Clemons: Heroism is not being hung on D.C. right now. It’s emerging in other places. And I’m wondering, given what you just said, who do you see as the heroes in this time?
Hollingsworth: The reality is I go around the district and talk to people all the time. Now it’s been virtually, it’s been over the phone over the last month or so, but I have never once in any of my town halls in any of my meetings, in any of my round tables, I have never once heard somebody respond when I asked the question, “Where is the greatness of America?

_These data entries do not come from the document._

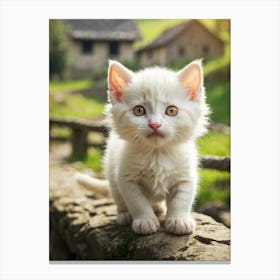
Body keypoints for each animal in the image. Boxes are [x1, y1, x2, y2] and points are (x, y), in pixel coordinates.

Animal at [75, 60, 209, 235]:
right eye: (139, 110)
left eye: (172, 110)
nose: (155, 124)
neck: (156, 154)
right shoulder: (127, 178)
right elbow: (137, 202)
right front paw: (145, 221)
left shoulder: (185, 176)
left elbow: (182, 200)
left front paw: (179, 220)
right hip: (112, 177)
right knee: (119, 199)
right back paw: (124, 215)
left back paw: (159, 207)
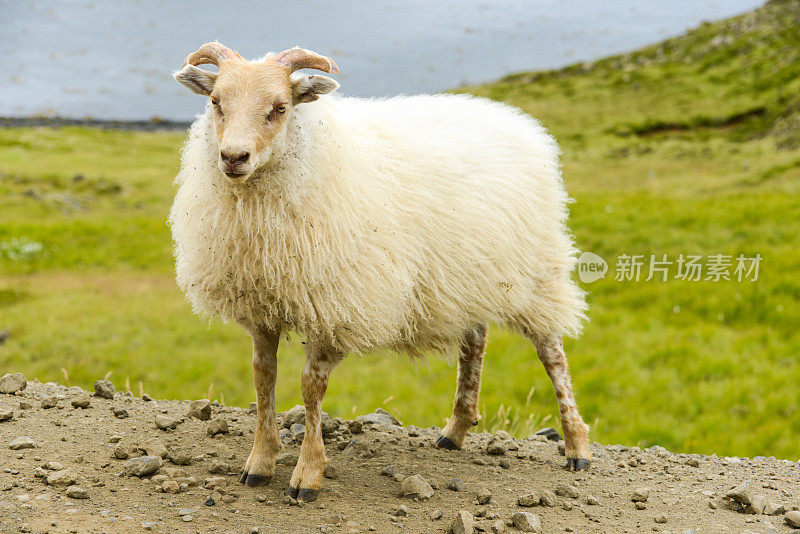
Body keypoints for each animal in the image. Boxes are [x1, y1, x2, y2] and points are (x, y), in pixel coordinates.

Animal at [172, 42, 592, 502]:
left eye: (280, 108)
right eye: (216, 102)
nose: (233, 157)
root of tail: (519, 122)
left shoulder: (337, 306)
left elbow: (310, 387)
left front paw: (307, 473)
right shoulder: (262, 303)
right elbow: (263, 379)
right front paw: (260, 462)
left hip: (536, 268)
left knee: (552, 353)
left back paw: (576, 445)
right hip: (468, 274)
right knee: (475, 342)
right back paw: (457, 429)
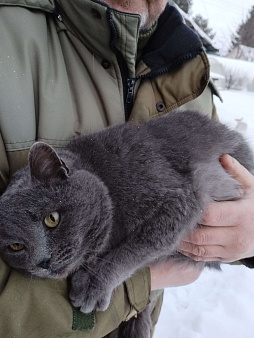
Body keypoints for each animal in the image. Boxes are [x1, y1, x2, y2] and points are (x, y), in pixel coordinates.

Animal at [0, 109, 254, 336]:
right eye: (15, 246)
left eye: (52, 219)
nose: (43, 261)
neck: (103, 178)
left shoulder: (178, 199)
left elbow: (132, 250)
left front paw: (92, 286)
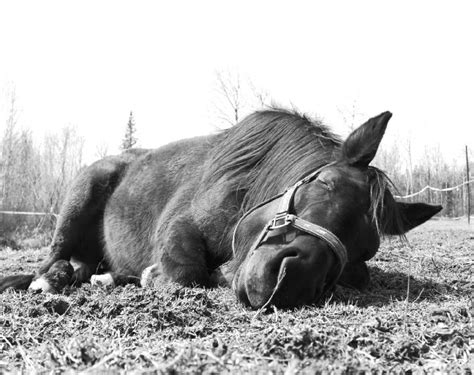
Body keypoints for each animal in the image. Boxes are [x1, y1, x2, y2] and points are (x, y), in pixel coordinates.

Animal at [0, 108, 440, 308]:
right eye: (325, 183)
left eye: (365, 248)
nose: (291, 279)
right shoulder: (179, 228)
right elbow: (187, 272)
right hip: (80, 196)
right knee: (52, 259)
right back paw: (50, 280)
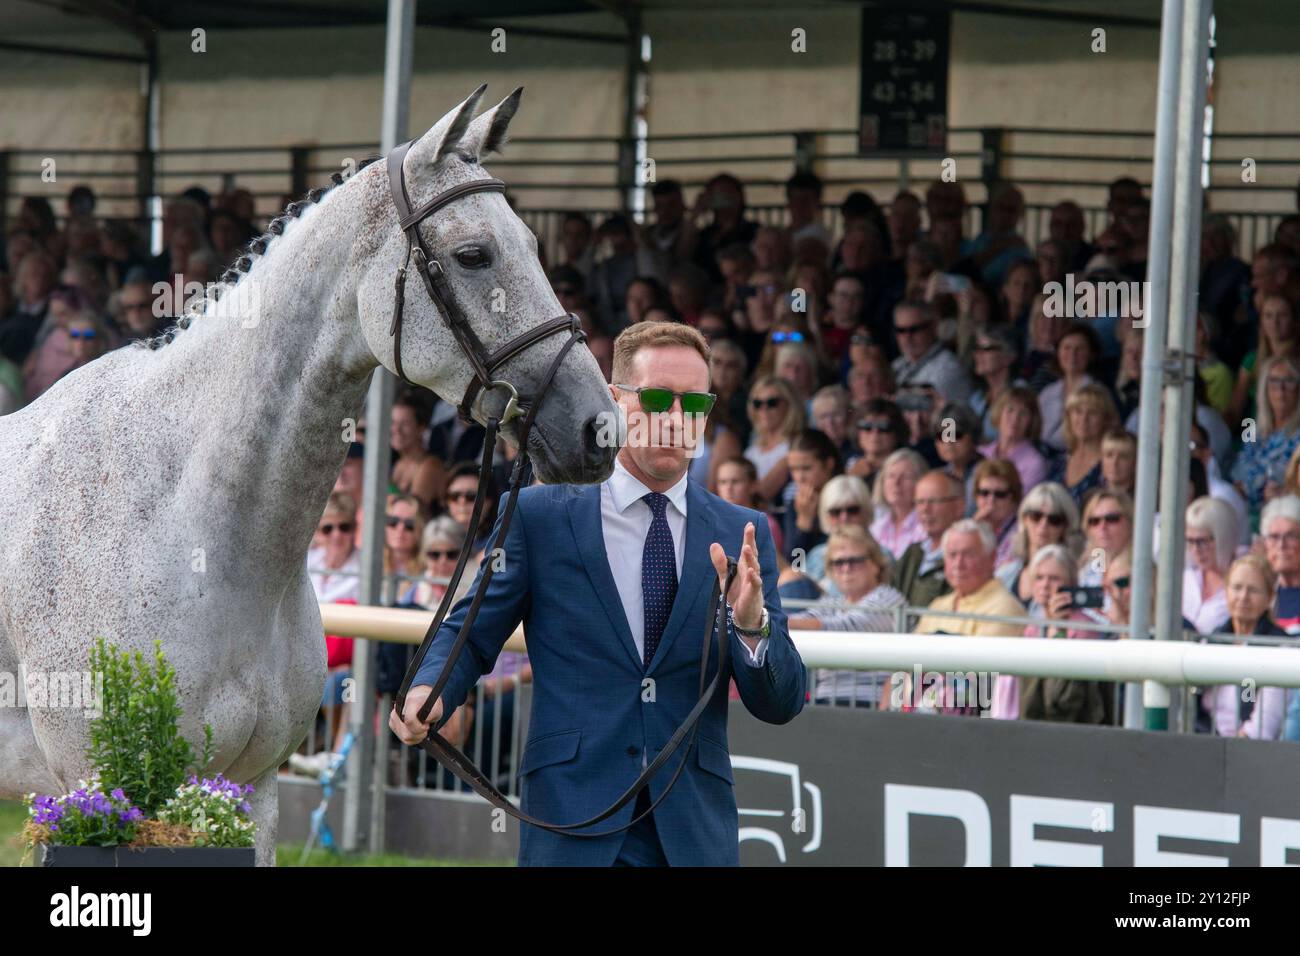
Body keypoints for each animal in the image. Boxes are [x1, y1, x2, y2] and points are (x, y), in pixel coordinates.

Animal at [0, 89, 616, 863]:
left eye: (536, 247)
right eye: (473, 255)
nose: (599, 428)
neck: (181, 520)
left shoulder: (252, 791)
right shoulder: (100, 791)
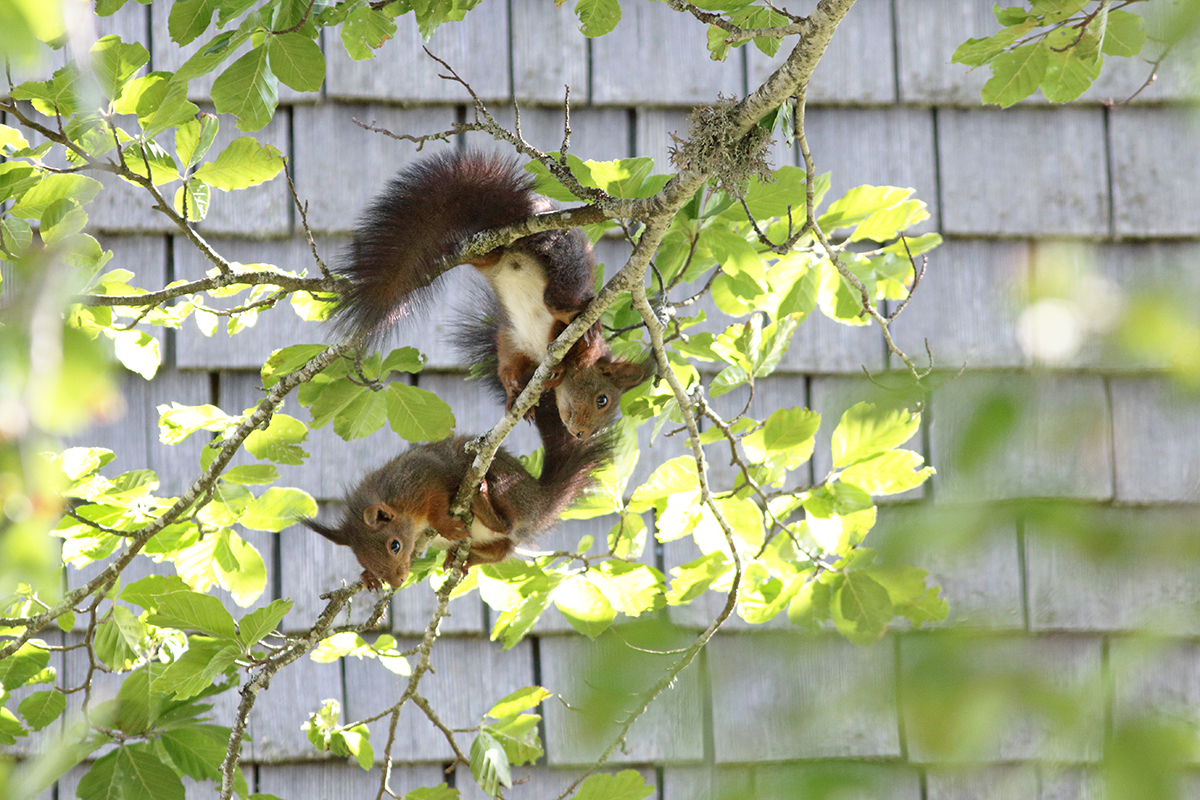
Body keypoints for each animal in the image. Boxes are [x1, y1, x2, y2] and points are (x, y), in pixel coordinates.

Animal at [300, 398, 609, 592]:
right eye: (361, 560)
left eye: (395, 546)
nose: (397, 583)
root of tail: (540, 499)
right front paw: (367, 578)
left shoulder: (424, 479)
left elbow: (437, 505)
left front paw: (446, 526)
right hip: (500, 538)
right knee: (501, 550)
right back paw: (461, 558)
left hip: (506, 487)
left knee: (504, 524)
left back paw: (481, 501)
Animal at [328, 149, 652, 438]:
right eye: (602, 400)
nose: (582, 435)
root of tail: (527, 215)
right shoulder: (570, 345)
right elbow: (571, 347)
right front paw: (558, 370)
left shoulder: (512, 342)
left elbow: (507, 366)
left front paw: (515, 392)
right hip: (562, 260)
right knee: (558, 303)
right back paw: (577, 312)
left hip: (494, 254)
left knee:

What creates America’s greatness?” I’ve never once heard anybody, whether they’re in elementary school or whether they are a senior citizens group in a nursing home, I’ve never heard them say it’s 535 politicians in D.C. Nobody thinks that Washington is the reason this country is great. What I hear from people is that it is hard working Americans getting up every single day, doing their jobs, creating their better futures, leading their churches, leading their communities, helping out in health care, giving of their time to help our senior citizens, that is what makes this country great, it is what has always made this country great. In this crisis that has come to the forefront is our health care heroes have stepped up and said, “I will stand between America and the widespread epidemic.” As our firefighters, our police officers do what they can to get food to our senior citizen so that they don’t have to get out and risk it themselves. I’ve seen unbelievable acts of small businesses that have stopped making alcohol and started making hand sanitizer and giving that away. We have seen tremendous examples of Americans stepping up, and it is what has made this country great for 240 years and what will make this country great for the next 240 years. It’s Americans, generation after generation, continuing to step up in spite, not because of, but in spite of what they see in Washington, D.C.